Students: Tanya Khanna

Project Description

There is a tremendous increase in volumes of text data across multiple disciplines.
It has become necessary to develop easy to use research frameworks using high performance computing
(HPC) capabilities for research with text data, because it is near impossible to run analysis of text data on
even medium sized datasets. For example, an attempt to run sentiment analysis algorithms on a social
media text data file with just 100,000 records would fail on a computer with 16 B or less RAM.
Such frameworks need to be beginner friendly and user friendly, and need to customized to the Rutgers’

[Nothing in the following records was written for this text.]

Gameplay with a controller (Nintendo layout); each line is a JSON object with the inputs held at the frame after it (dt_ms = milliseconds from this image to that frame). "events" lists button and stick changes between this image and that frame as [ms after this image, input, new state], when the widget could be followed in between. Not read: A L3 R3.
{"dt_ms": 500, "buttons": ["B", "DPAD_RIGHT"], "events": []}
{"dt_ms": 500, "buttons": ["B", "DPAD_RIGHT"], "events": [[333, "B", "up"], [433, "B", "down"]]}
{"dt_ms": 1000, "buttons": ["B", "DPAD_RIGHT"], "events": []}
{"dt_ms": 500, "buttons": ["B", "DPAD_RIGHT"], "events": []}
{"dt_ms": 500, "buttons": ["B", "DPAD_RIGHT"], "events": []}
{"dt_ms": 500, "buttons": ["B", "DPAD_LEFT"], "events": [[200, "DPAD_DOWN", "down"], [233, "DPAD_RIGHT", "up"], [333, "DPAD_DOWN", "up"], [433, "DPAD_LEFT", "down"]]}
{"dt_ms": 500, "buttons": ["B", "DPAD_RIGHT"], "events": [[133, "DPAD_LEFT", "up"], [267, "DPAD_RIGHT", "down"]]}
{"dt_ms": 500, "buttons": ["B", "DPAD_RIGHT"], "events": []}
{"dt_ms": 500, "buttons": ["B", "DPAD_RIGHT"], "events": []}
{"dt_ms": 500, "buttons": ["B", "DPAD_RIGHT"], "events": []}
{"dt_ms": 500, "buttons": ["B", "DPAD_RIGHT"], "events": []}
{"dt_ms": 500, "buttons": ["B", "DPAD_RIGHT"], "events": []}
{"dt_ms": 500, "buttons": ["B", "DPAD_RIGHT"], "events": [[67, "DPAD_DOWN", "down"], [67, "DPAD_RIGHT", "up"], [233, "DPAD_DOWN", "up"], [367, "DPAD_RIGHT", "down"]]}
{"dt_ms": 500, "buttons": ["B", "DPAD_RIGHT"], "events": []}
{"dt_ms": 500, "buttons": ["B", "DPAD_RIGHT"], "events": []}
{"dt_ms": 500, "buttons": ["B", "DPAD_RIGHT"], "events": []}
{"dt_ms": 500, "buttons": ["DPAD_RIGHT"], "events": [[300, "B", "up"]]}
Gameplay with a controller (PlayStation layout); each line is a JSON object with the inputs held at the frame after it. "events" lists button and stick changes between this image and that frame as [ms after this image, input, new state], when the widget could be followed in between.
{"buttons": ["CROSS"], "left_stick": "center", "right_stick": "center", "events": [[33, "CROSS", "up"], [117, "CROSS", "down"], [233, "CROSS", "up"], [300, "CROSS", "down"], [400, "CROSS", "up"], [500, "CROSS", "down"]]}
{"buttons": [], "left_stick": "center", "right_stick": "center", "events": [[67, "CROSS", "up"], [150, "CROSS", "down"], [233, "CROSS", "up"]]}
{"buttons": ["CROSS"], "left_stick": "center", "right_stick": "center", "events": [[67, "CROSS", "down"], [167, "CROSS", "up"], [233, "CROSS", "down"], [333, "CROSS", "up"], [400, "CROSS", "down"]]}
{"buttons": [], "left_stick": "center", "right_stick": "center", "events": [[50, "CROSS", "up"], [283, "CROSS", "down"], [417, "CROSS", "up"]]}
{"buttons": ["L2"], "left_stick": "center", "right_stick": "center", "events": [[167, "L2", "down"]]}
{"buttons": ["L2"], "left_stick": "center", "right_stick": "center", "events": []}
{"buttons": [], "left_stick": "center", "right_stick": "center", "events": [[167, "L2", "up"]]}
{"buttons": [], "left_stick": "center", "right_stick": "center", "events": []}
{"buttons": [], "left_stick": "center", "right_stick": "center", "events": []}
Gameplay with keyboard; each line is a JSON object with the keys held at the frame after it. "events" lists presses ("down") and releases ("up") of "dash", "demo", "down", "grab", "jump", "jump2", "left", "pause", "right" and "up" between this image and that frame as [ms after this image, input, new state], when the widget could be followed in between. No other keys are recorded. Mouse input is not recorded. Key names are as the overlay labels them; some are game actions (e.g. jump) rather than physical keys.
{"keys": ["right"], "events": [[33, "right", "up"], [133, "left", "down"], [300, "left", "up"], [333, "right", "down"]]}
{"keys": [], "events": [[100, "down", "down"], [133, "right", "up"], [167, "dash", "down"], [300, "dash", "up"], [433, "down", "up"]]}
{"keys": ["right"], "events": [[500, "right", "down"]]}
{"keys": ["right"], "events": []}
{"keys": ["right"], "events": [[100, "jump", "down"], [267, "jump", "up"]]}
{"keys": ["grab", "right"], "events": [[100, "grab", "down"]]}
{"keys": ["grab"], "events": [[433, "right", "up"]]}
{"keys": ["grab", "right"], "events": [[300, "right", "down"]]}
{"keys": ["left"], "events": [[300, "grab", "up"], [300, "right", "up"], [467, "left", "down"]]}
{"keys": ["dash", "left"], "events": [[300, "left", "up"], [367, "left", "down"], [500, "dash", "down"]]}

computing environments to benefit researchers, faculty, students and other users and stakeholders. This
will empower all relevant users to focus on the core aspects of their research rather than struggle with
HPC related technological challenges.
To bring this concept to effect at Rutgers University, we propose the development of standardized
processes for basic multidisciplinary natural language processing (NLP) analyses to support beginners
and current users of the Amarel system.
Our work will focus on preparing Jupyter Notebooks in Python for textual data analyses, NLP and textual
data visualization. We anticipate the production of materials which will help researchers at Rutgers.